Building Prediction Intervals

One of the most practical uses of the standard error is constructing prediction intervals, which give you a range that a new observation will likely fall within. The basic structure is straightforward: take your predicted value, then add and subtract a t-multiplier times the standard error of the prediction.

For a 95% prediction interval, this roughly means your predicted value plus or minus about two standard errors (the exact multiplier depends on sample size and comes from the t-distribution). So if your model predicts a home will sell for $300,000 and the standard error of the prediction is $12,000, the 95% interval runs from approximately $276,000 to $324,000. The prediction interval is always wider than a confidence interval for the average response, because it accounts for both the uncertainty in estimating the line and the natural scatter of individual data points around that line.

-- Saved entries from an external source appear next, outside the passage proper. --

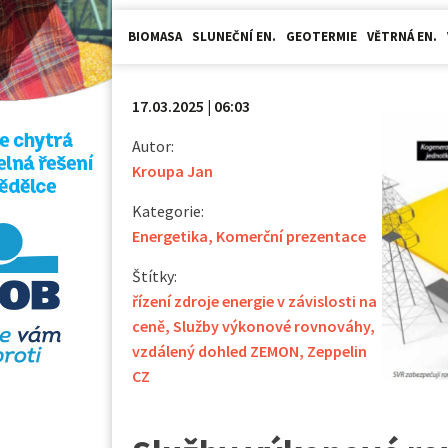
BIOMASA
SLUNEČNÍ EN.
GEOTERMIE
VĚTRNÁ EN.
17.03.2025 | 06:03
Autor:
Kroupa Jan
Kategorie:
Energetika
,
Komerční prezentace
Štítky:
řízení zdroje energie v závislosti na
ceně
,
Služby výkonové rovnováhy
,
vzdálený dohled ZEMON
,
Zeppelin
CZ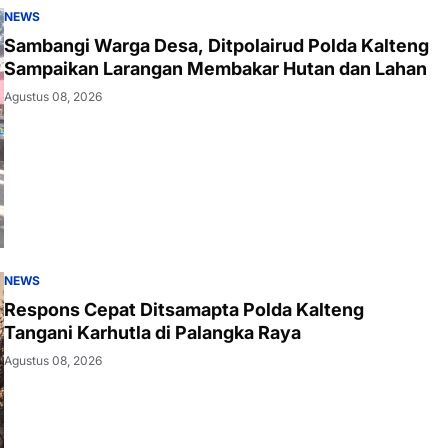
NEWS
Sambangi Warga Desa, Ditpolairud Polda Kalteng
Sampaikan Larangan Membakar Hutan dan Lahan
Agustus 08, 2026
NEWS
Respons Cepat Ditsamapta Polda Kalteng
Tangani Karhutla di Palangka Raya
Agustus 08, 2026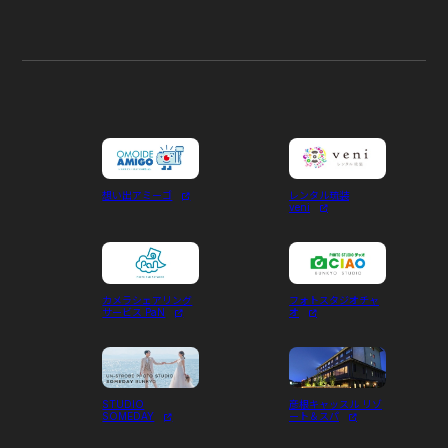
想い出アミーゴ
レンタル琉装
veni
カメラシェアリング
フォトスタジオチャ
サービス PaN
オ
STUDIO
彦根キャッスル リゾ
SOMEDAY
ート＆スパ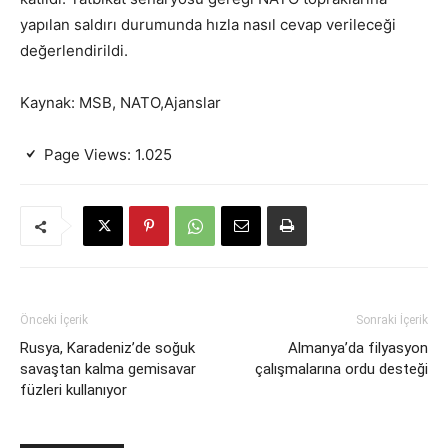
yapılan saldırı durumunda hızla nasıl cevap verileceği
değerlendirildi.
Kaynak: MSB, NATO,Ajanslar
Page Views:
1.025
Önceki İçerik
Sonraki İçerik
Rusya, Karadeniz’de soğuk
Almanya’da filyasyon
savaştan kalma gemisavar
çalışmalarına ordu desteği
füzleri kullanıyor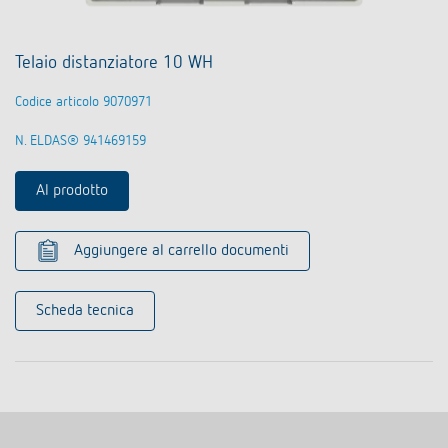
Telaio distanziatore 10 WH
Codice articolo 9070971
N. ELDAS® 941469159
Al prodotto
Aggiungere al carrello documenti
Scheda tecnica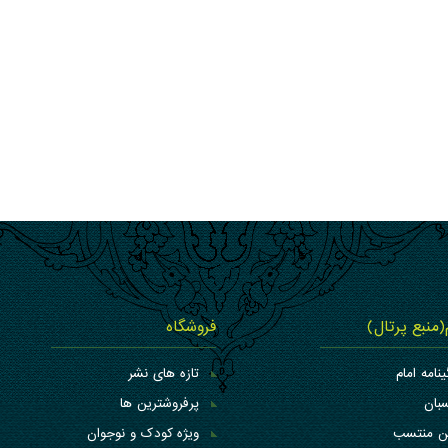
م(منبع پرتال)
فروشگاه
ینامه امام
تازه های نشر
بان
پرفروشترین ها
کن منتسب
ویژه کودک و نوجوان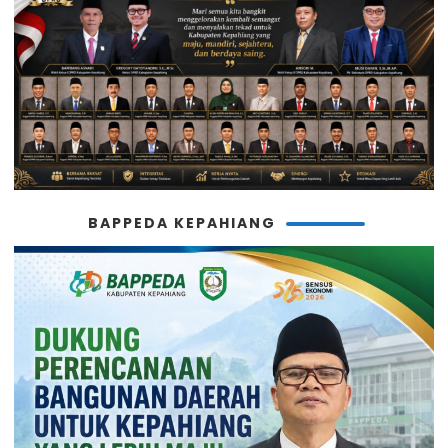
BAPPEDA KEPAHIANG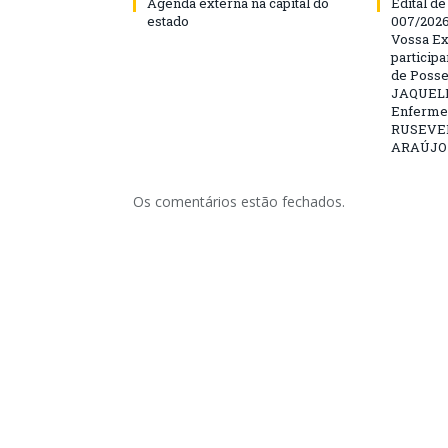
Agenda externa na capital do
Edital d
estado
007/202
Vossa Ex
particip
de Posse
JAQUELI
Enfermei
RUSEVE
ARAÚJO –
Os comentários estão fechados.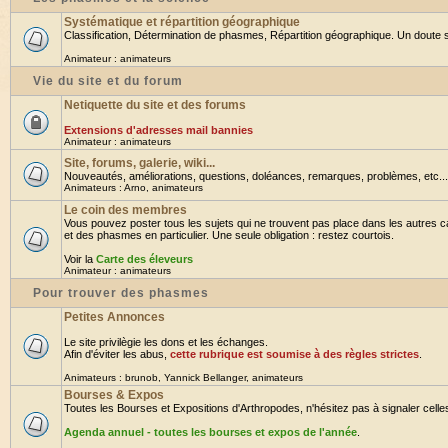
Systématique et répartition géographique
Classification, Détermination de phasmes, Répartition géographique. Un doute su
Animateur :
animateurs
Vie du site et du forum
Netiquette du site et des forums
Extensions d'adresses mail bannies
Animateur :
animateurs
Site, forums, galerie, wiki...
Nouveautés, améliorations, questions, doléances, remarques, problèmes, etc... B
Animateurs :
Arno
,
animateurs
Le coin des membres
Vous pouvez poster tous les sujets qui ne trouvent pas place dans les autres ca
et des phasmes en particulier. Une seule obligation : restez courtois.
Voir la
Carte des éleveurs
Animateur :
animateurs
Pour trouver des phasmes
Petites Annonces
Le site privilègie les dons et les échanges.
Afin d'éviter les abus,
cette rubrique est soumise à des règles strictes
.
Animateurs :
brunob
,
Yannick Bellanger
,
animateurs
Bourses & Expos
Toutes les Bourses et Expositions d'Arthropodes, n'hésitez pas à signaler celles 
Agenda annuel - toutes les bourses et expos de l'année
.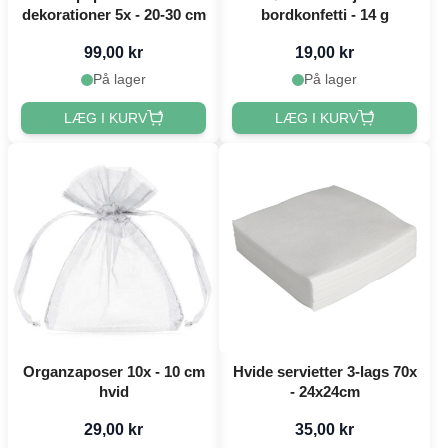
dekorationer 5x - 20-30 cm
bordkonfetti - 14 g
99,00 kr
19,00 kr
På lager
På lager
LÆG I KURV
LÆG I KURV
Organzaposer 10x - 10 cm
Hvide servietter 3-lags 70x
hvid
- 24x24cm
29,00 kr
35,00 kr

The standard error of a prediction also grows as you move further from the center of your data. Predictions near the average value of your predictor are more precise. Predictions at the extremes carry more uncertainty. This is why extrapolating far beyond your data range produces prediction intervals so wide they become meaningless.

What Makes Standard Errors Unreliable

Standard errors are only trustworthy when the assumptions behind them hold. The most important assumption is homoscedasticity, which means the spread of the residuals stays roughly constant across all levels of the predictor. If prediction errors are small for low values and large for high values (or vice versa), the standard errors will be distorted. They may look reassuringly small when the model is actually performing poorly in certain ranges.

Non-normality of the residuals is less critical for large samples, but in small datasets it can throw off the t-statistics and p-values that depend on standard errors. Outliers pose a similar threat: a few extreme observations can inflate the standard error and mask real effects, or in some cases deflate it in misleading ways.

When homoscedasticity is violated, the fix is typically to use robust standard errors (sometimes called heteroscedasticity-consistent standard errors), which adjust for uneven variance without changing the coefficient estimates themselves. Most statistical software can calculate these with a simple option change. The coefficients stay the same; only the standard errors, t-statistics, and p-values are recalculated.

Reading Standard Error in Software Output

In most regression output, you’ll see the standard error in two places. First, near the top or bottom of the summary, you’ll find the residual standard error (or standard error of the estimate) for the overall model. This is the single number summarizing prediction accuracy. Second, in the coefficient table, each row will have a “Std. Error” column showing the standard error for that specific coefficient.

To quickly assess a coefficient, look at the ratio of the estimate to its standard error. If the coefficient is at least twice as large as its standard error, it’s typically significant at the 0.05 level (for reasonably sized samples). This is a useful mental shortcut when scanning output. You can also use the standard error to build a rough 95% confidence interval for the coefficient: the estimate plus or minus about two standard errors gives you the plausible range for the true value.

A common mistake is focusing only on whether coefficients are significant and ignoring the overall standard error. A model can have all significant predictors and still produce predictions that are too imprecise to be useful. The residual standard error keeps you honest about what the model can actually deliver.